Graham envisions taking beef and pork from Gardner and other producers and turning them into charcuterie and other value-added products mere blocks from the brewery.
“I then know where my product is coming from big time,” Graham said. “He raised the animal. I made the pepperoni. And I’m going to put the pepperoni on this pizza. So kind of that symbiotic relationship between the producer and the restaurant, that’s superexciting for a chef.”
Warren Neth, who markets for the food hub, worked for Slow Food Southwest Washington, a group supporting local agriculture on the north banks of the lower Columbia River.
“It was always very apparent to me that coastal southwest Washington is much more connected to Astoria than Vancouver, Longview, that kind of thing,” Neth said. “So it will be great to have this food hub servicing those producers on the north side of the river.”
The partners plan to acquire the Sears building for $780,000 by the end of the month from Rick Fried and Thea Dyal, who operated the Sears Hometown store. They are raising $700,000 through Steward, a lender specializing in regenerative agriculture and food sustainability projects.
The loan allows individuals supportive of the food hub to invest, earning back interest. Tre-Fin Day Boat Seafood, a hyperlocal catcher-processor in Ilwaco, Wash., and another partner in the food hub, is using the concept to raise money for a new production space. The food hub has already raised more than $37,000 at astoriafoodhub.com to help with the purchase.

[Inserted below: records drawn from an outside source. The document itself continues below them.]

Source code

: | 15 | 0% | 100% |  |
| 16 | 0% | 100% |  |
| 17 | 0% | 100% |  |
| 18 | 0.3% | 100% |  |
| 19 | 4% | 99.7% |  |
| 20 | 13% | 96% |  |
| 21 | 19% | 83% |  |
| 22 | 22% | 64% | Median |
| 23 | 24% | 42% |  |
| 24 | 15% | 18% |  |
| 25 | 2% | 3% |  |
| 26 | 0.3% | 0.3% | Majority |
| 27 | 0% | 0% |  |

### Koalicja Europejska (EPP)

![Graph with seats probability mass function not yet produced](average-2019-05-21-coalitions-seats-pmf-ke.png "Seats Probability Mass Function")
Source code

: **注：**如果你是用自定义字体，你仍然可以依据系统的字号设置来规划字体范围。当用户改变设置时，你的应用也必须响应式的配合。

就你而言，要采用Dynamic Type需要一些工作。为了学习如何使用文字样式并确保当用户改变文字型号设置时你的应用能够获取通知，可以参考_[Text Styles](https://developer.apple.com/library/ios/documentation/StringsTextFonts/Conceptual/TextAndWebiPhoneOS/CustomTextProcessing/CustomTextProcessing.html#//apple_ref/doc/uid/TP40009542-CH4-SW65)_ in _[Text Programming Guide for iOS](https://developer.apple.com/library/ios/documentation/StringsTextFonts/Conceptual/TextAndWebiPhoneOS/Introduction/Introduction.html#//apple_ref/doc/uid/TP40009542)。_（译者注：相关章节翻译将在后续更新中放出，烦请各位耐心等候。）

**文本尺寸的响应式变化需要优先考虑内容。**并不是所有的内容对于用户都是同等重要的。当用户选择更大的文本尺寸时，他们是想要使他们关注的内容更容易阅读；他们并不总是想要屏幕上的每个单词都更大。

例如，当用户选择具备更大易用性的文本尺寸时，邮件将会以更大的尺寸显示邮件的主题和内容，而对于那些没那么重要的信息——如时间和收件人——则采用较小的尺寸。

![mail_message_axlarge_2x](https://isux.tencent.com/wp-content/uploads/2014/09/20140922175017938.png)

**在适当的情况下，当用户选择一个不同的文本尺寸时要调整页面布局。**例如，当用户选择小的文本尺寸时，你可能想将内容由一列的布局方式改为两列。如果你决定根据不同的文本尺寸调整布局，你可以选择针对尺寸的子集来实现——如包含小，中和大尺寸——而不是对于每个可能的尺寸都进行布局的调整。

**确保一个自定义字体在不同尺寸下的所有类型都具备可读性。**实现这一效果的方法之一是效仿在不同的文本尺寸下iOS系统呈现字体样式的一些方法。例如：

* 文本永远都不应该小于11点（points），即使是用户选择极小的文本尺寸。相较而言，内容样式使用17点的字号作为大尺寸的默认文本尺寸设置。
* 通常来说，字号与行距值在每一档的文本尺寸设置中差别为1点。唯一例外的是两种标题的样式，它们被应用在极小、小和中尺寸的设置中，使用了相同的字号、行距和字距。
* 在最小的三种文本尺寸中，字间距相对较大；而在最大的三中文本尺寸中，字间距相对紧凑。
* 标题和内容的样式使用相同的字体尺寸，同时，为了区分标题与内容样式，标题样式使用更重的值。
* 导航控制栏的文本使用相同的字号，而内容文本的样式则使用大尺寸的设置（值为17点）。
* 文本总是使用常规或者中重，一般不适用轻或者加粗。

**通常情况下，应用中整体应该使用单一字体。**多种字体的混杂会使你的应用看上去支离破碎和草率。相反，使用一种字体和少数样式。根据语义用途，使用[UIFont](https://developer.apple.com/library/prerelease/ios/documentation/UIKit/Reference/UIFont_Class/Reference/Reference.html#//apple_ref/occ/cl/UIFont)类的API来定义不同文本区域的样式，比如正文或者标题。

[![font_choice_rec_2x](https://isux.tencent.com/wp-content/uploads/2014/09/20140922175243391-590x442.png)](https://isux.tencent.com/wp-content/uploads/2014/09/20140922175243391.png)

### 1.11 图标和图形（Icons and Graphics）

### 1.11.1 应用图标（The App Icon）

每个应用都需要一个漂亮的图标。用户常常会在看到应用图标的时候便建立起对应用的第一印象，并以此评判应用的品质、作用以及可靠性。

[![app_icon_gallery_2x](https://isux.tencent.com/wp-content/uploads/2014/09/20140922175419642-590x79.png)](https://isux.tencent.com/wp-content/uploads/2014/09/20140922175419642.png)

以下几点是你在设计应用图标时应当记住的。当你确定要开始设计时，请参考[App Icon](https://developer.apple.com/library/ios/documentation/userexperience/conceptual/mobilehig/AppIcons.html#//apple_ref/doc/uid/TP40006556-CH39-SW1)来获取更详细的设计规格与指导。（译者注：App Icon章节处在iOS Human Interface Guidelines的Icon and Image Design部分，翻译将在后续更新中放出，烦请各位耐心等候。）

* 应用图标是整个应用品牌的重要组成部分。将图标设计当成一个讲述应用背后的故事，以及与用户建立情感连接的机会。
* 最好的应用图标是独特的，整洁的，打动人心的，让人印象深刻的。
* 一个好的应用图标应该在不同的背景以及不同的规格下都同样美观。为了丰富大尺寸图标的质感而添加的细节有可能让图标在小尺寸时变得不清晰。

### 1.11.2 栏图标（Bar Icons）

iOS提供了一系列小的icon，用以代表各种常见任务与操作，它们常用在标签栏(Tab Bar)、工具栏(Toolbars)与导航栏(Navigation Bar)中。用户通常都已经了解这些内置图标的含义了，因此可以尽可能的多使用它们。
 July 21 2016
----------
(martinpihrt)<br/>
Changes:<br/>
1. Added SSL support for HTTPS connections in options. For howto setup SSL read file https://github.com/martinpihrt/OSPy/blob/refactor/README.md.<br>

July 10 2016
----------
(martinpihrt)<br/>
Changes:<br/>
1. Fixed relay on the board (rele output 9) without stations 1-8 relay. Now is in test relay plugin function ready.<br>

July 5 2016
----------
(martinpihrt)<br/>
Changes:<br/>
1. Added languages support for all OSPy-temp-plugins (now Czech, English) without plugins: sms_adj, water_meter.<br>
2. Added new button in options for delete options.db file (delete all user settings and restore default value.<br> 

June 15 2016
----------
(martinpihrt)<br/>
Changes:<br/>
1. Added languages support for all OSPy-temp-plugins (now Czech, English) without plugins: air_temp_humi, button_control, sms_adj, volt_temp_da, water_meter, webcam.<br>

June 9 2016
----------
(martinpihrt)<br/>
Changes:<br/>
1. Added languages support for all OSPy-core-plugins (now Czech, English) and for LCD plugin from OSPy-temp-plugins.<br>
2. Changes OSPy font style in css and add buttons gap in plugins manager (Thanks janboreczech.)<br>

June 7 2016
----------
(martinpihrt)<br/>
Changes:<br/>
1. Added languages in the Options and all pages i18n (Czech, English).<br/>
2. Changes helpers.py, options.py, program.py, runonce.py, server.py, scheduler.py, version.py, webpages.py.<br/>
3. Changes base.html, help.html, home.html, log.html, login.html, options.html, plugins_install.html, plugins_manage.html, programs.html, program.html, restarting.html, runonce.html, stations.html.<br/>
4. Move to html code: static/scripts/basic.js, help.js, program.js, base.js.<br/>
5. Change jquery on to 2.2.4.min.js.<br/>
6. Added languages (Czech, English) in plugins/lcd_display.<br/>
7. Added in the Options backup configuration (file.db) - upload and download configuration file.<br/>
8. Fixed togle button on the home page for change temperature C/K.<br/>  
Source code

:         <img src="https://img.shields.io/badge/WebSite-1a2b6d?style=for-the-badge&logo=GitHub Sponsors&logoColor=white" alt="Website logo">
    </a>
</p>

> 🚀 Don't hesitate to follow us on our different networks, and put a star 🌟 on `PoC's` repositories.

Corey Omey, the architect for the project, described the planned decor for the food hub as “contemporary reclaimed,” using much of the existing Sears Hometown storefront while bringing in raw wood, reclaimed features, more natural lighting and energy efficiency upgrades.
The partners plan to restore the Mason-Ehrman sign and murals painted by Jo Lumpkin Brown on the back of the building, designed by famed local architect John Wicks and on the National Register of Historic Places.
The building includes an equally expansive basement, where future phases envision expanded dry and cold storage, a freight elevator and a ramp for bringing products up to the loading dock on the Riverwalk. The partners want to eventually start a restaurant overlooking the Columbia and serving local food.
“This food shed is historically probably the most important food shed in the whole region,” Omey said. “And it’s a great place to restart … what was done in the past, and to think of the future, so we bring back good, local, healthy food in a way that is meaningful.”